A Siberian tiger critically injured a man who jumped into the big cat's den at New York's Bronx Zoo on Friday, retreating only after emergency workers scared it off with a fire extinguisher.
The man, 25, was riding the zoo's elevated monorail in the afternoon and leapt from a car, clearing a fence around the tiger enclosure, according to a statement from the zoo.
He was taken to a local hospital in critical condition. His condition was later upgraded to stable, a spokeswoman for the Jacobi Medical Center said.
Zoo and fire officials said the man received bites or puncture wounds on his arms, legs and shoulder during the roughly 10 minutes he was alone with the tiger.
"One leg was severely injured," said Frank Dwyer, a fire department spokesman, although he could not confirm early reports the man lost a foot in the incident.

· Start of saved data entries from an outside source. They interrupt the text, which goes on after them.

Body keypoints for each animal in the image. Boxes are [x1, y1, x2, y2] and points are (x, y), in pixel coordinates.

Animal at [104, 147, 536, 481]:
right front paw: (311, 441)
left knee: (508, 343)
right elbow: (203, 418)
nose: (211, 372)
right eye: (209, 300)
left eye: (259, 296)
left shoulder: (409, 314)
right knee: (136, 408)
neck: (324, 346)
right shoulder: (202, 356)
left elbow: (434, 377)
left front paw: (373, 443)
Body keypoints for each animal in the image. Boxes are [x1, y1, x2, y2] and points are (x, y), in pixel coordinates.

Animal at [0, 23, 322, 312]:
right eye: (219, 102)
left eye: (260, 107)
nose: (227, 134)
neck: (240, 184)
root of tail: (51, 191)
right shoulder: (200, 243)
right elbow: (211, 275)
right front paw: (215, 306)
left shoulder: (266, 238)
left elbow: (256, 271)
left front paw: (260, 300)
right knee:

In rescuing the man, the zoo's emergency workers used a fire extinguisher to repel the tiger, then ordered the man to roll under an electrified perimeter wire to safety. The staff had been prepared to use deadly force if necessary, zoo director Jim Breheny told a televised news conference.

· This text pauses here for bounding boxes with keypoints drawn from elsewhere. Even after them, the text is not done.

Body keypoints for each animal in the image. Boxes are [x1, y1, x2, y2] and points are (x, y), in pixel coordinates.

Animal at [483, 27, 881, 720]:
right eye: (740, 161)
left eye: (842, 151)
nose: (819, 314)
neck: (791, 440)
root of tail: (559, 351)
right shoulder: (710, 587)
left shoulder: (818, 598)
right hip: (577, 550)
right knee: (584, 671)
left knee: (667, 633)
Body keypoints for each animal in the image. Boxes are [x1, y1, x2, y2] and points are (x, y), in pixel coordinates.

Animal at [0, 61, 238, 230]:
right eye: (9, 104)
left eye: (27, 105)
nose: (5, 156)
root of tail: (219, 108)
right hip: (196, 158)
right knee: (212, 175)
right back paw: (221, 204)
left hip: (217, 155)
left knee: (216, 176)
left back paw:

"If not for the quick response by our staff and their ability to perform well in emergency situations, the outcome would have been very different," the zoo said.

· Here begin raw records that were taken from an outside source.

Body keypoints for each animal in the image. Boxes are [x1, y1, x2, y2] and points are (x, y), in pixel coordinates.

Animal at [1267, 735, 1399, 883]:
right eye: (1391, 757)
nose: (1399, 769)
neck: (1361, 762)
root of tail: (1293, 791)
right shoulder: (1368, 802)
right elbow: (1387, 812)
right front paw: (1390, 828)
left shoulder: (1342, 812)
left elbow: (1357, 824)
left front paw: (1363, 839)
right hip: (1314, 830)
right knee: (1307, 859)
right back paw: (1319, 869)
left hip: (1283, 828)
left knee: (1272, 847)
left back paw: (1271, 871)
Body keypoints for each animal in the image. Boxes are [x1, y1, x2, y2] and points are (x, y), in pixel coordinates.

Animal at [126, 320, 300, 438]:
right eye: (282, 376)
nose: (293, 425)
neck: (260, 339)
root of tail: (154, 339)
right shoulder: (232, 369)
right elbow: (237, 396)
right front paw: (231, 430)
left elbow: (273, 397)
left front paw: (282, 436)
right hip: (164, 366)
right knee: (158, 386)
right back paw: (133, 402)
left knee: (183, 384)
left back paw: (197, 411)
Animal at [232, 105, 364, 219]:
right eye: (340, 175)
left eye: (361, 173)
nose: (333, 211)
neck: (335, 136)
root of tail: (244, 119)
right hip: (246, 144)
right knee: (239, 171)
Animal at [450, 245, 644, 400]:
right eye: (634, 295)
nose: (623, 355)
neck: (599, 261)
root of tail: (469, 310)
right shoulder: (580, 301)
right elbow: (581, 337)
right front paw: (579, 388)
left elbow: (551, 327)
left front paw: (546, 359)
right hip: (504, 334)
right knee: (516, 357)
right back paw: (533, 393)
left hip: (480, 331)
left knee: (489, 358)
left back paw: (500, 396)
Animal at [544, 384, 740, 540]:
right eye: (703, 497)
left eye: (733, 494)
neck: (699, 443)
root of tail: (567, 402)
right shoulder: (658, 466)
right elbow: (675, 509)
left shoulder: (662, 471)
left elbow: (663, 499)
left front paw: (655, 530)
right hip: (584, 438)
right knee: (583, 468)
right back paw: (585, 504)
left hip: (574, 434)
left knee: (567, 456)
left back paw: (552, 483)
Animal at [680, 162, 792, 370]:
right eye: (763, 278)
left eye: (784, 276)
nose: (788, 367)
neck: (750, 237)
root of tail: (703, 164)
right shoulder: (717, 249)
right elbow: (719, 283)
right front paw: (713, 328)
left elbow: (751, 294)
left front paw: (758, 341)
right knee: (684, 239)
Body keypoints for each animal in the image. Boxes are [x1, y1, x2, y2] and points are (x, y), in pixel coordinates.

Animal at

The tiger involved is an 11-year-old, 400-pound (180-kg) male named Bachuta, Breheny said. The director said the zoo would review the incident but would not put the tiger down or take it out of the exhibit.
Breheny said the incident was "just an extraordinary event that happened because somebody was trying to endanger themselves."
"The tiger did nothing wrong in this case at all," he said.
In July, tigers at a zoo in Copenhagen killed a man who scaled a fence and crossed a moat to get into their den, and wolves at Sweden's largest zoo killed a zookeeper in their enclosure in June.